Reproduce the lines below word for word, starting at the line that contains "country: Paraguay" and ending at the final line.

**********

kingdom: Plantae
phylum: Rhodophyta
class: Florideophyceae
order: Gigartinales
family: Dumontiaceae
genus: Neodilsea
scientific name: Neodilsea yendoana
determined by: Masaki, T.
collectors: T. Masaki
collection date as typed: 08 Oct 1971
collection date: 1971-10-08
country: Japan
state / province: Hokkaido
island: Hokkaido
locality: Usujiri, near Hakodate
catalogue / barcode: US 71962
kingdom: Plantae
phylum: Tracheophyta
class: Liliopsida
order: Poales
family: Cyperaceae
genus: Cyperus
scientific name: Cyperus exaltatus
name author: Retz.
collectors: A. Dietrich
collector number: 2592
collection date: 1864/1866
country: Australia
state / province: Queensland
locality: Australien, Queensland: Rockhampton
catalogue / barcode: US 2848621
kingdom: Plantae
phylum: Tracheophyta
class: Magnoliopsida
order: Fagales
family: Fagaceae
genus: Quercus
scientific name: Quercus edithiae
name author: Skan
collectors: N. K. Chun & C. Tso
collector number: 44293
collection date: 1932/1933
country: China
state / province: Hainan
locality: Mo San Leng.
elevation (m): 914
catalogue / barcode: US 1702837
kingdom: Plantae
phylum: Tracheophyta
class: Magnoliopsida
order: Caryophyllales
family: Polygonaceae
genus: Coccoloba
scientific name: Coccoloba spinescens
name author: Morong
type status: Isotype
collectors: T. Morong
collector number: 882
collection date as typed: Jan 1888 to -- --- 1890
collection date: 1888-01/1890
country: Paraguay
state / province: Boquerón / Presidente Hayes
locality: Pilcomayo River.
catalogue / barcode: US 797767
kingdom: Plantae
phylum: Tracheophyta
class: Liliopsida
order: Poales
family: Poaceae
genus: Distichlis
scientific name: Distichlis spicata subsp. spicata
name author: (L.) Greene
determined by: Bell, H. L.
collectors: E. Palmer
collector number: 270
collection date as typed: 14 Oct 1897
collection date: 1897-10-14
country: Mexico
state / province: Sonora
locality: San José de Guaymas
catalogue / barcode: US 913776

**********

• Response below
country: Paraguay
state / province: Boquerón / Presidente Hayes
locality: Pilcomayo River.
catalogue / barcode: US 797767
kingdom: Plantae
phylum: Tracheophyta
class: Liliopsida
order: Poales
family: Poaceae
genus: Distichlis
scientific name: Distichlis spicata subsp. spicata
name author: (L.) Greene
determined by: Bell, H. L.
collectors: E. Palmer
collector number: 270
collection date as typed: 14 Oct 1897
collection date: 1897-10-14
country: Mexico
state / province: Sonora
locality: San José de Guaymas
catalogue / barcode: US 913776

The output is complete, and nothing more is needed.